DALE HANSON: It’s kind of… And I think you go home, if you got a home, like my parents, you know, because I wasn’t married, and you go home to your parents and so forth, and you see all the people that you’re glad to see and so forth, and it’s always, what now? What now? What’s next? You know, life hasn’t ended, it’s starting.
It’s a new, you know, not matrix, but it’s a new thing that is happening and it’s a little bit difficult and you kind of don’t want to go uptown to the store and bump into people. You kind of don’t know what to expect in your world. You know, I thought of going back to college again, and I really didn’t want to.
I don’t know. I think it’s Teddy Roosevelt. He says he who knows the scriptures thoroughly has a college degree in his mind. Yeah. So anyway, I never went back to college. I studied, studied all my life, but it was on topics I wanted to learn, you know, and became well versed in some things, you know.
Finding a New Path
SHAWN RYAN: What did you get into? I mean, what was it? What was reintegration into civilian life like? What were you, who did you gravitate to?
DALE HANSON: Yeah, it wasn’t too long and I figured I needed to work, you know, in a sense, it’s a reality thing. And so the old paper mill where I worked in college, you know, in the summertime, you know, that was one thing to do, you know, and it’s like, I don’t want to spend my life in the wood room watching peel, bark peel off of logs, you know, there’s something better in life than that.
It was… It’s a difficult transaction. Some people had no choice, you know, they went home, they took the welcome home and then they had to go to work and that was it. They continued life from that point. You know, that was kind of difficult in a way. Hard to explain too, you know, one of those things you experience but don’t articulate.

■ **Work to be completed**
Copy the interview transcript from "I don’t know." up to and including "life than that.", renaming "paper mill" as "lumber mill" everywhere it appears. The entries that come after this interview transcript are separate material.

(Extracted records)
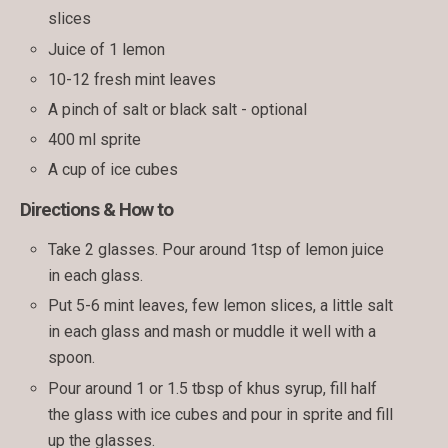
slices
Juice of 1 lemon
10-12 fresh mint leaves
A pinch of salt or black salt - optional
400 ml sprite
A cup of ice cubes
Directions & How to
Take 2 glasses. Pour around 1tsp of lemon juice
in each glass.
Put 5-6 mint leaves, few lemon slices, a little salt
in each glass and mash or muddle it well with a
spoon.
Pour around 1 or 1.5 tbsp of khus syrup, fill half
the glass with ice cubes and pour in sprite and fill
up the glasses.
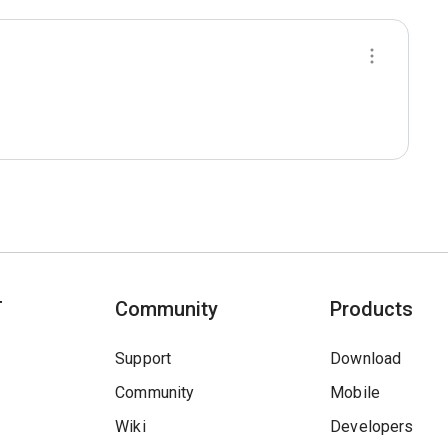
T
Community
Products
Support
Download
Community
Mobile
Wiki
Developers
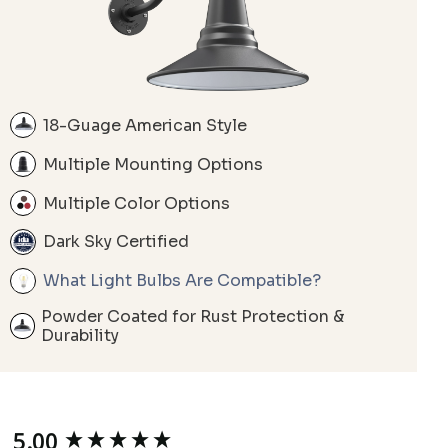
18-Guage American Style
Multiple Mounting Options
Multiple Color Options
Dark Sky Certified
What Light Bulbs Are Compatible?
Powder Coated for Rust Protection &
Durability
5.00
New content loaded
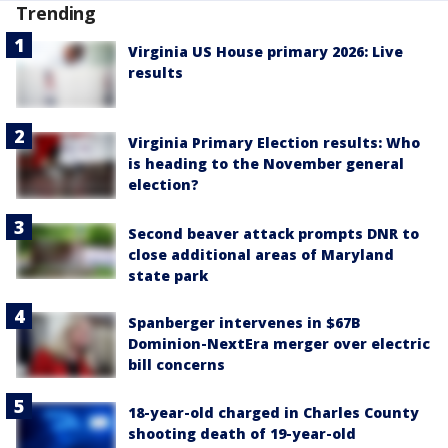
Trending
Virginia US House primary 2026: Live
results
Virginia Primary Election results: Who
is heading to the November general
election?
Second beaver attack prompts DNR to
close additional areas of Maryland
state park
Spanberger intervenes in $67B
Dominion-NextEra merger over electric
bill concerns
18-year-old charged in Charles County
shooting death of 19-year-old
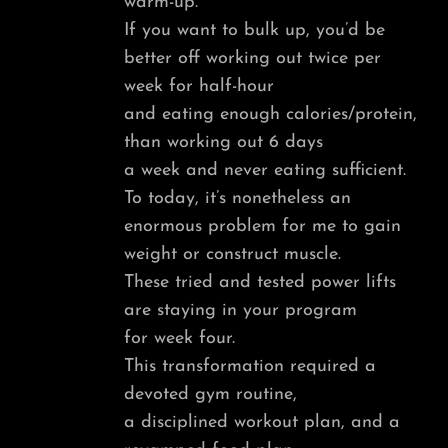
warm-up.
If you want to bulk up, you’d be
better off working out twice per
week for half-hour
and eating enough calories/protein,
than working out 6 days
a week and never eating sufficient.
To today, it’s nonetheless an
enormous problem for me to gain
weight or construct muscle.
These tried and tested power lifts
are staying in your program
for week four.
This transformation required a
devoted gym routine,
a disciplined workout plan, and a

* * *

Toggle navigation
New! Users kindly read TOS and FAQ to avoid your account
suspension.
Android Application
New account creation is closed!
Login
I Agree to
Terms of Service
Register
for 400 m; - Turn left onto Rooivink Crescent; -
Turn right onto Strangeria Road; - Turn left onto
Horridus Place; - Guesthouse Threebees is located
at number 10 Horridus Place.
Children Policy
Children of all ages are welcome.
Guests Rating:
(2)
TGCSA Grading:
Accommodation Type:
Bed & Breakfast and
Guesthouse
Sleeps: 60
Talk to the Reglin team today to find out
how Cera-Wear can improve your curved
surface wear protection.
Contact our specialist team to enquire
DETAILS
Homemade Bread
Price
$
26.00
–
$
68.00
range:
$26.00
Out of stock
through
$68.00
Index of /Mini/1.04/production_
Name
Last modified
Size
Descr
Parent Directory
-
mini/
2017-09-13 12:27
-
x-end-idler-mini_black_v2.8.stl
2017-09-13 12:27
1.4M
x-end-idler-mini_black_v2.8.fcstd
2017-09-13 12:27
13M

* * *

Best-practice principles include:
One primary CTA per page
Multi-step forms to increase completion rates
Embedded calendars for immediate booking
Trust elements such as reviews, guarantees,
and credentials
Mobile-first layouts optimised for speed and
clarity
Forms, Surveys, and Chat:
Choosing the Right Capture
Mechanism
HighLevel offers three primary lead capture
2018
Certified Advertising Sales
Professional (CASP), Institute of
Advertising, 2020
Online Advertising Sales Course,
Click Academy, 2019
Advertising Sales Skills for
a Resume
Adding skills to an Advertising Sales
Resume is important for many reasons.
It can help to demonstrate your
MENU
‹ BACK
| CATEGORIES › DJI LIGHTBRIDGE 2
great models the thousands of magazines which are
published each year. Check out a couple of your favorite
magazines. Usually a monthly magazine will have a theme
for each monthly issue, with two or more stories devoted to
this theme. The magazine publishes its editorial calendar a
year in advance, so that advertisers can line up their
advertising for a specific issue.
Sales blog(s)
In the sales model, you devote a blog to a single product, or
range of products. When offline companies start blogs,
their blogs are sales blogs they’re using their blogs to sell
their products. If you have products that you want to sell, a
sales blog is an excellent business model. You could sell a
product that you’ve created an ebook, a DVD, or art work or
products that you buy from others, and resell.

■ **Your solution**
I don’t know. I think it’s Teddy Roosevelt. He says he who knows the scriptures thoroughly has a college degree in his mind. Yeah. So anyway, I never went back to college. I studied, studied all my life, but it was on topics I wanted to learn, you know, and became well versed in some things, you know.
Finding a New Path
SHAWN RYAN: What did you get into? I mean, what was it? What was reintegration into civilian life like? What were you, who did you gravitate to?
DALE HANSON: Yeah, it wasn’t too long and I figured I needed to work, you know, in a sense, it’s a reality thing. And so the old lumber mill where I worked in college, you know, in the summertime, you know, that was one thing to do, you know, and it’s like, I don’t want to spend my life in the wood room watching peel, bark peel off of logs, you know, there’s something better in life than that.